* **Excerpt to read**
>>
These programmable logic devices contain generic functional modules
that can be electrically coupled together and programmed to perform
certain functions and generate specific signals such that an IC or
PLD design can be realized in hardware.
SUMMARY OF THE INVENTION
[0019] System availability is managed. It is determined that a data
communications link has been established and that the data
communications link is less than fully functional. Communication is
performed across the data communications link to a device to
configure the device for the data communications link. The device
is caused to re-establish the data communication link based on the
results of the configuring.
[0020] One or more embodiments of the invention may provide one or
more of the following advantages.
[0021] Practical limitations of existing implementations of
standards-based technology can be overcome, thus improving time to
market. Standard PCI Express technology typically used at an
initial stage can be applied at a later stage to provide a failure
tolerant PCI Express system.
[0022] Other advantages and features will become apparent from the
following description, including the drawings, and from the
claims.
BRIEF DESCRIPTION OF THE DRAWINGS
[0023] In order to facilitate a fuller understanding of the present
invention, reference is now made to the appended drawings. These
drawings should not be construed as limiting the present invention,
but are intended to be exemplary only.
[0024] FIG. 1 is an isometric view of a storage system in which the
invention may be implemented.
[0025] FIG. 2 is a schematic representation of a first
configuration of the system of FIG. 1 showing a blades, two
expansion slots, and two I/O modules installed in the expansion
slots.
<<
* **Information**
>>
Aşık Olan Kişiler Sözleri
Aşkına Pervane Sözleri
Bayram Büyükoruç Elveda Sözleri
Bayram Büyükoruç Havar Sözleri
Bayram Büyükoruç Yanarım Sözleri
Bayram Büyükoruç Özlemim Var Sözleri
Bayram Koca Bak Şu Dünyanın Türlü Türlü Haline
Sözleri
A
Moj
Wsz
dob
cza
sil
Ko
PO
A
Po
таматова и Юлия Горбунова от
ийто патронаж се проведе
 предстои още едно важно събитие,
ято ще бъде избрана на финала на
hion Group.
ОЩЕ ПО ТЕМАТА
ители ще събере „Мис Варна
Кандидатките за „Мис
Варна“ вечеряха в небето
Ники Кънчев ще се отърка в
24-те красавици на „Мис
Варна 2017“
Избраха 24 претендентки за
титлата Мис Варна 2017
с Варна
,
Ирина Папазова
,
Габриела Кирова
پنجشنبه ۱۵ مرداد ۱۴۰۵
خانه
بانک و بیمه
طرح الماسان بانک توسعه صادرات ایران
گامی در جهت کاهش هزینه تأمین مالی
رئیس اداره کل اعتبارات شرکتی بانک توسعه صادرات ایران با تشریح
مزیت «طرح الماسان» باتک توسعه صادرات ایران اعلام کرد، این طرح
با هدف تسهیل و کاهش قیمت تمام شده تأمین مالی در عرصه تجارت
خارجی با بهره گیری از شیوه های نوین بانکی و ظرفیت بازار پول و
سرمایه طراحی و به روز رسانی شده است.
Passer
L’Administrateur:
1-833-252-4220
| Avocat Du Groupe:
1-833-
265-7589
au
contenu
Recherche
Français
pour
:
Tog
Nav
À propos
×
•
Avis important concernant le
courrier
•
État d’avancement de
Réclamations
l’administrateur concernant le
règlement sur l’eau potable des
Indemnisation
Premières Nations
<<
Continue the patent excerpt on PCI Express link availability with the sentences that come right after its final line.

* **Response**
[0026] FIG. 3 is a schematic representation of a second
configuration of the system of FIG. 1 showing the blades, two
expansion slots, and one shared cache memory card installed in both
the expansion slots.
[0027] FIG. 4 is a schematic representation of a system that may be
used in or with the system of FIG. 1.
[0028] FIG. 5-9 are flow diagrams of procedure for use with the
system of FIG. 4.
DETAILED DESCRIPTION
[0029] In at least one implementation described in more detail
below, a robust boot implementation is provided in a data storage
system that includes, among other actions, possibly power cycling a
board up to a selected number of times (e.g., three times) in the
event of failure to help improve system availability.
[0030] Referring to FIG. 1, there is shown a portion of a storage
system 10 that is one of many types of systems in which the
principles of the invention may be employed. The storage system 10
shown may operate stand-alone or may populate a rack including
other similar systems. The storage system 10 may be one of several
types of storage systems. For example, if the storage system 10 is
part of a storage area network (SAN), it is coupled to disk drives
via a storage channel connection such as Fibre Channel. If the
storage system 10 is, rather, a network attached storage system
(NAS), it is configured to serve file I/O over a network connection
such as an Ethernet.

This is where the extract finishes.